Sophie Blackall Illustration

Drawings and Snippets and Breaking News, (but more snippets than breaking news).

Friday, April 26, 2013

On the Road Again!

I have been on the road a bit lately. I visited the Gates Foundation in Seattle to open the exhibit, Let Every Child Have a Name, and was at the Western Washington SCBWI conference in Redmond to talk to - and draw with - children's book authors and illustrators, and to the Center for Disease Control in Atlanta, to speak about measles during World Immunization Week. The first day home I visited the Berkeley Carroll School in Brooklyn and shared pictures and stories with first, second and third graders.
I have been fed and feted, seen such sights as the gum wall in Seattle and the Emergency Control Room at the CDC, spent time with esteemed Lions and Mac Barnett, and admired the drawings of artists aged 5 to... well... it wouldn't have been polite to ask.

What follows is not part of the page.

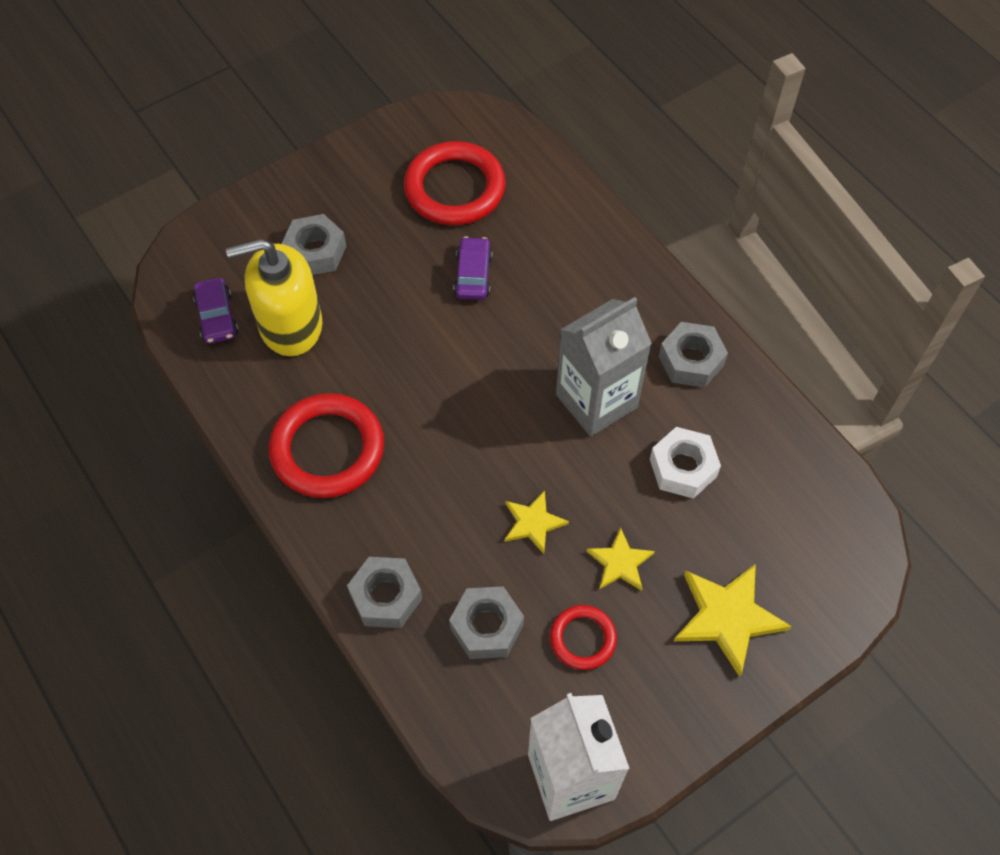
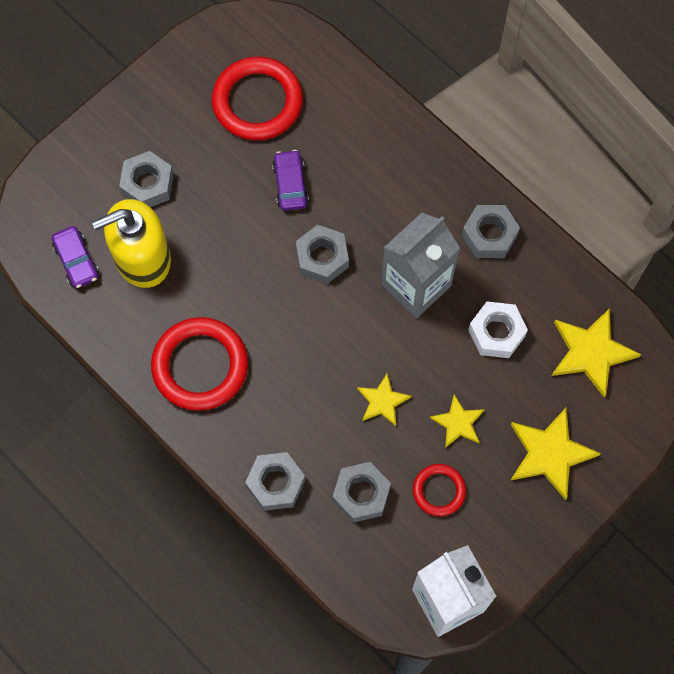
camera: 10 degrees left, 10 degrees up
(493, 356) = (322, 258): none -> grey nut
(794, 508) = (591, 352): none -> yellow star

And now, tomorrow I am off to India. My daughter, Olive and I will be accompanying the Measles and Rubella Initiative and Unicef on a mission to Uttar Pradesh to observe routine immunizations.
I have never been to India, but have wanted to go for ever. Mark Twain called it,
India! the land of dreams and romance, of fabulous wealth and fabulous poverty, of splendor and rags, of palaces and hovels, of famine and pestilence, of genii and giants and Aladdin lamps, of tigers and elephants, the cobra and the jungle, the country of a hundred nations and a hundred tongues, of a thousand religions and two million gods, cradle of the human race, birthplace of human speech, mother of history, grandmother of legend, great-grandmother of tradition... the one land that all men desire to see, and having seen once, by even a glimpse, would not give that glimpse for the shows of all the rest of the globe combined. 
I can't imagine all the things we'll see, but we'll be documenting with camera and pencils, and I'll try to post some of it here, (and on facebook and twitter.)




Friday, April 12, 2013

So they went off together...

After a decade, ten books and around 700 drawings, I have painted Ivy and Bean for the last time.
The tenth book, written of course by the glorious Annie Barrows, will be out in the Fall and is as funny and endearing as you would expect.
It's very hard to think of Ivy and Bean not being part of my life, they've bossed me around for so long. Maybe they'll come back as eye-rolling, leg-shaving teenagers. I do hope they won't disown us.